Segment Open
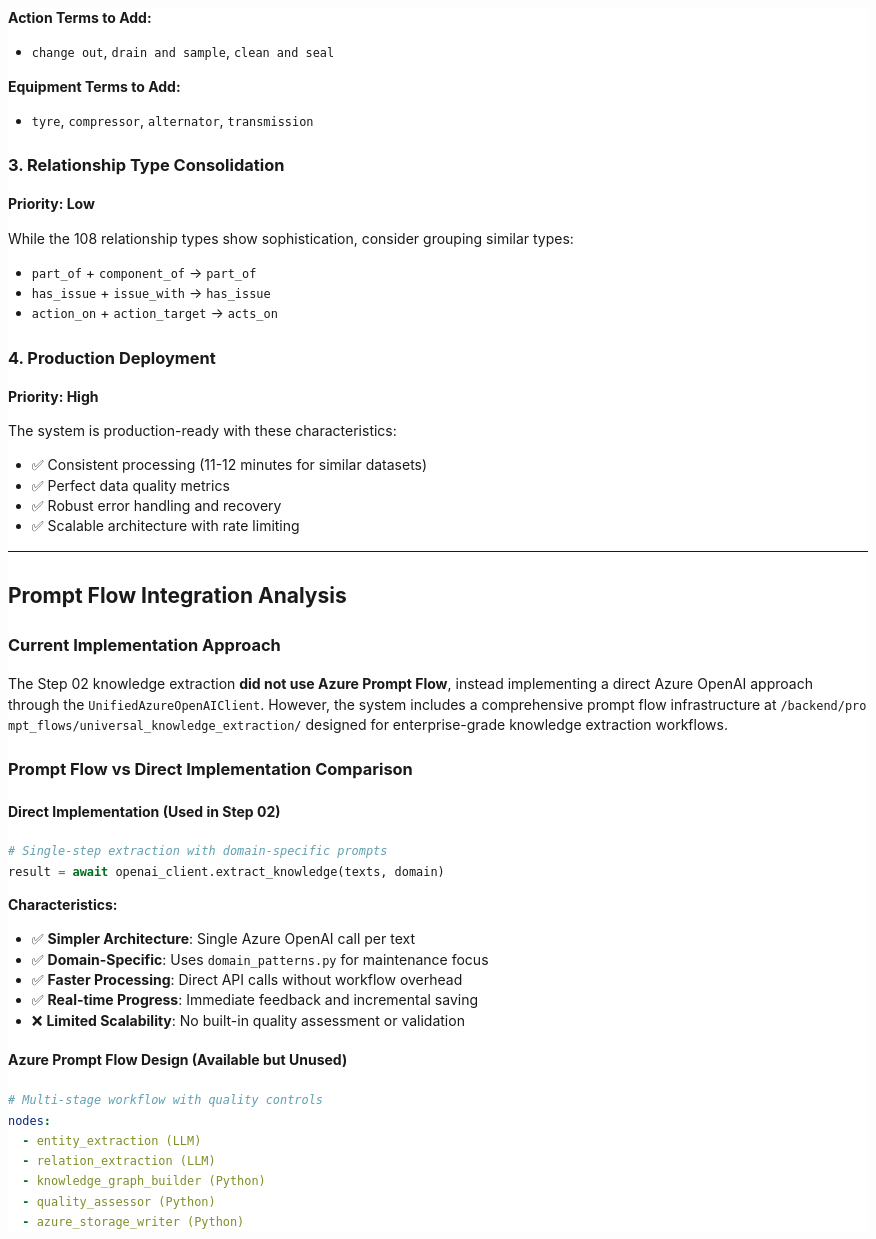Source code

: **Action Terms to Add:**
- `change out`, `drain and sample`, `clean and seal`

**Equipment Terms to Add:**
- `tyre`, `compressor`, `alternator`, `transmission`

### 3. Relationship Type Consolidation
**Priority: Low**

While the 108 relationship types show sophistication, consider grouping similar types:
- `part_of` + `component_of` → `part_of`
- `has_issue` + `issue_with` → `has_issue`
- `action_on` + `action_target` → `acts_on`

### 4. Production Deployment
**Priority: High**

The system is production-ready with these characteristics:
- ✅ Consistent processing (11-12 minutes for similar datasets)
- ✅ Perfect data quality metrics
- ✅ Robust error handling and recovery
- ✅ Scalable architecture with rate limiting

---

## Prompt Flow Integration Analysis

### Current Implementation Approach

The Step 02 knowledge extraction **did not use Azure Prompt Flow**, instead implementing a direct Azure OpenAI approach through the `UnifiedAzureOpenAIClient`. However, the system includes a comprehensive prompt flow infrastructure at `/backend/prompt_flows/universal_knowledge_extraction/` designed for enterprise-grade knowledge extraction workflows.

### Prompt Flow vs Direct Implementation Comparison

#### Direct Implementation (Used in Step 02)
```python
# Single-step extraction with domain-specific prompts
result = await openai_client.extract_knowledge(texts, domain)
```

**Characteristics:**
- ✅ **Simpler Architecture**: Single Azure OpenAI call per text
- ✅ **Domain-Specific**: Uses `domain_patterns.py` for maintenance focus
- ✅ **Faster Processing**: Direct API calls without workflow overhead
- ✅ **Real-time Progress**: Immediate feedback and incremental saving
- ❌ **Limited Scalability**: No built-in quality assessment or validation

#### Azure Prompt Flow Design (Available but Unused)
```yaml
# Multi-stage workflow with quality controls
nodes:
  - entity_extraction (LLM)
  - relation_extraction (LLM) 
  - knowledge_graph_builder (Python)
  - quality_assessor (Python)
  - azure_storage_writer (Python)
```
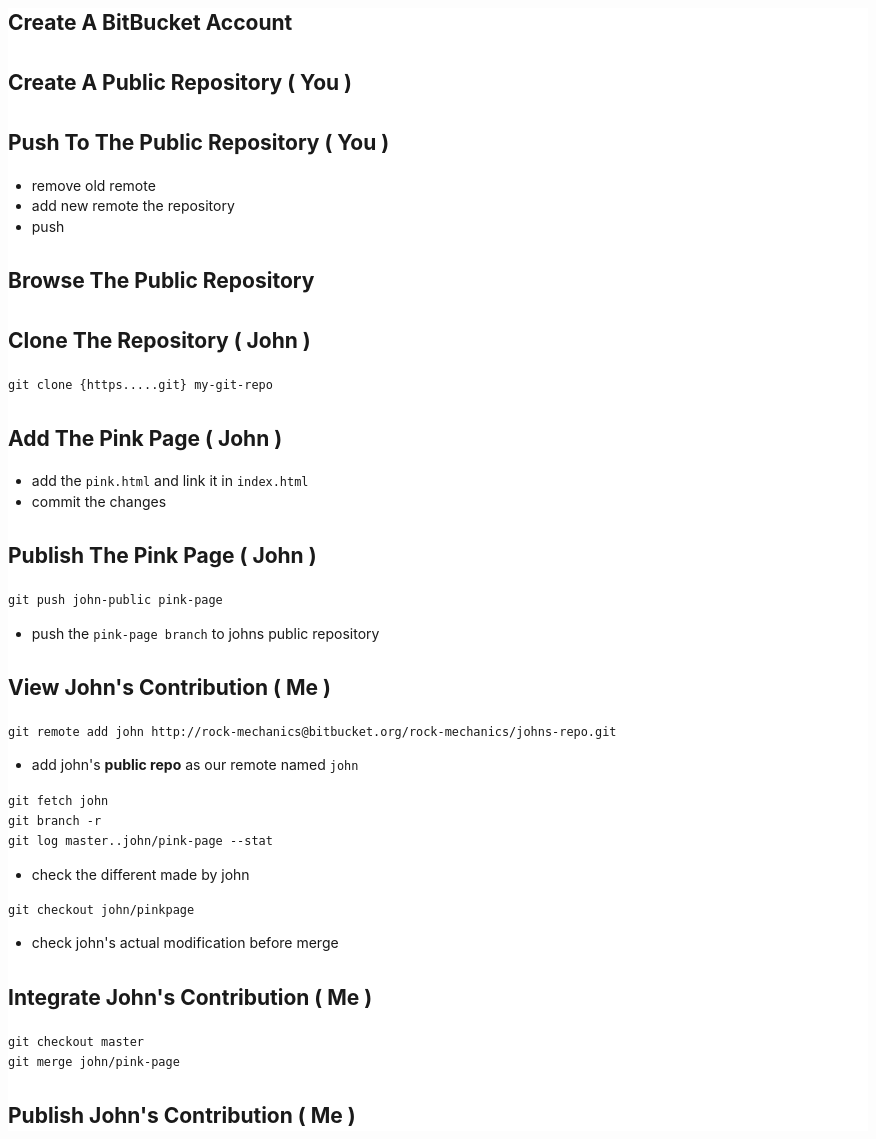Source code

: ## Create A BitBucket Account
## Create A Public Repository ( You )
## Push To The Public Repository ( You )
* remove old remote
* add new remote the repository
* push

## Browse The Public Repository
## Clone The Repository ( John )

```=
git clone {https.....git} my-git-repo
```

## Add The Pink Page ( John )
* add the `pink.html` and link it in `index.html`
* commit the changes

## Publish The Pink Page ( John )

```=
git push john-public pink-page
```
* push the `pink-page branch` to johns public repository

## View John's Contribution ( Me )

```=
git remote add john http://rock-mechanics@bitbucket.org/rock-mechanics/johns-repo.git
```
* add john's **public repo** as our remote named `john`

```=
git fetch john
git branch -r
git log master..john/pink-page --stat
```
* check the different made by john

```=
git checkout john/pinkpage
```
* check john's actual modification before merge

## Integrate John's Contribution ( Me )

```=
git checkout master
git merge john/pink-page
```
## Publish John's Contribution ( Me )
Segment Closed
## WORK REQUEST:
Examine the records above and give the number of lines in which the string "Publish" appears, with no other words.

## EXERCISE SOLUTION:
2